Adjustment to New Routines

Once you choose a high-quality preschool program for your child, you may think the hard part’s over. But many children (and parents alike) have a tough time adjusting to these new routines. If your chosen school has a preschool music curriculum, you’re in luck.

As you may well know, music can act as a mood stabilizer; it can instantly turn a level 10 meltdown into a calm situation. It can help remind students of principles they’ve learned (remember the “clean up” song or the “sharing is caring” melody?). It can also help to soothe a child who’s having a tough time during their preschool transition.

Whether utilized at home or at school (or both!), exposure to music can help children re-center themselves and make situations easier to handle.

How to get preschoolers interested in music?

Not every quality preschool program will prioritize music education. We see the clear benefits that music can bring to our students. That’s why we encourage artistic exploration, dramatic play, and the presence of dance and musical instruments in the classroom. 

But while you (and we!) may understand the importance of choosing a preschool program that includes music as part of the curriculum, how can you help foster an interest in music for your preschooler?

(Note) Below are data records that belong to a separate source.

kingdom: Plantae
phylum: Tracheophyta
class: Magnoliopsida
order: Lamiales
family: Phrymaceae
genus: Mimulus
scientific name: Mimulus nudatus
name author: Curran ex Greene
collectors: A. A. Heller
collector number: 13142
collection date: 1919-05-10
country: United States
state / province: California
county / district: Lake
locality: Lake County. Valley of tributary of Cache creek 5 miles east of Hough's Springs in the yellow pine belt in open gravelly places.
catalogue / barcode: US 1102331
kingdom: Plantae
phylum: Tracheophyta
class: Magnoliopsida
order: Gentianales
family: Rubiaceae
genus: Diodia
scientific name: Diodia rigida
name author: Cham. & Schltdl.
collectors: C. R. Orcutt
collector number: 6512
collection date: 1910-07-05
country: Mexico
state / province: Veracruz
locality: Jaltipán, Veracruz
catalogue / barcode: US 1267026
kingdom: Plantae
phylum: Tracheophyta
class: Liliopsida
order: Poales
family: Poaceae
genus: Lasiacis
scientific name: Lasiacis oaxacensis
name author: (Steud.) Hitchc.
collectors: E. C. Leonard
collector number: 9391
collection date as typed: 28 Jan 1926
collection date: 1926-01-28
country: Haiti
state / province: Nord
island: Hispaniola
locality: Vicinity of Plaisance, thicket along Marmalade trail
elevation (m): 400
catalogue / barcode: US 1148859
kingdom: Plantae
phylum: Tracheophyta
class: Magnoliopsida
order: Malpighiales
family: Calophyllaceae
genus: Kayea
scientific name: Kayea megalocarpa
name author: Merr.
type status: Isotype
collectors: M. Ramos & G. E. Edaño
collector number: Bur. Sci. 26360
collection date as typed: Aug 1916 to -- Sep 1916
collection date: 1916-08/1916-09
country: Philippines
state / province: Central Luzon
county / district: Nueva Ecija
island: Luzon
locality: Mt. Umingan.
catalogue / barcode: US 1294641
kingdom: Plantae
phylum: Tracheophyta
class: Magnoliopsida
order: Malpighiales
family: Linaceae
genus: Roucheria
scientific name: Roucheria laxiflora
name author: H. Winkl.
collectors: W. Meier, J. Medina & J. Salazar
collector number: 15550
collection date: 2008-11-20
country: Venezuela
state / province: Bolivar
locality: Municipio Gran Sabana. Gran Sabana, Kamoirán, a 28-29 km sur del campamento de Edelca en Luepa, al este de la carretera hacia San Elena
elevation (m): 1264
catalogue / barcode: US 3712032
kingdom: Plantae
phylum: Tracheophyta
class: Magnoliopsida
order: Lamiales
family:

Buy Some Basic Instruments

It’s likely that a top preschool classroom near you that highlights musical activities will have some instruments for students to try out during the school day. But before preschool classes begin, you might consider getting your hands on some percussion instruments — like maracas, shakers, small drums, cowbells, rain sticks, tambourines, and xylophones — for you and your child to play with. While you might not want to go out and buy a recorder or an accordion, a harmonica or kazoo can also allow your child to learn through exploration. You can even make certain instruments out of basic household items on a rainy day.

Show Them How It’s Done

If you play an instrument yourself, there’s no better way to encourage a love of music than to show off your own passions. Strumming along on a guitar, playing a tune on the piano, or singing one of your favorite ballads can show your kiddo just how magical music can be. Whether you gather together in the living room singing holiday carols or teach them your favorite rock song, you’ll make them look forward to musical interludes and create special memories in the process. You don’t have to be a musical genius, either. Even if you know only a few chords or can plunk out just a song or two, the impact you’ll have on their life will be huge.

Create a Playlist

Whether or not you possess any musical talent yourself, you can still share your love of music by creating a special playlist to introduce your preschool children to some favorite artists or songs. Whether you’re into 1970’s rock or classical sonatas, you can design a modern mixtape to delight your toddler’s eardrums. Although it might be nice to include some music that’s specifically made for preschoolers to enjoy, it’s nice to have a variety of musical genres. That way, your child will be exposed to new styles and might discover a beat or melody they can’t get enough of.

Get Culturally Involved

In addition to enrolling your child in a top preschool near you that addresses the importance of music, it’s also a good idea to experience musical events as a family. Consider attending free music events at local festivals, getting tickets for a philharmonic concert or family friendly musical, or seeing a children’s music artist in concert. Your child won’t be able to help moving their body to the beat — and you’ll probably enjoy yourself immensely, too.


Since three-fourths of young children in the U.S. participate in a preschool program, there’s arguably no better way to ensure your child experiences early exposure to music than to ensure it’s included as part of their education. Deciding on a top preschool near you isn’t always easy, but having music be part of the regular activities offered in the preschool classroom can make a huge difference in your child’s development.

It’s essential to remember that the arts should be part of the classroom experience. With this information in mind, you’ll encourage a love of music in your child before they even come to class.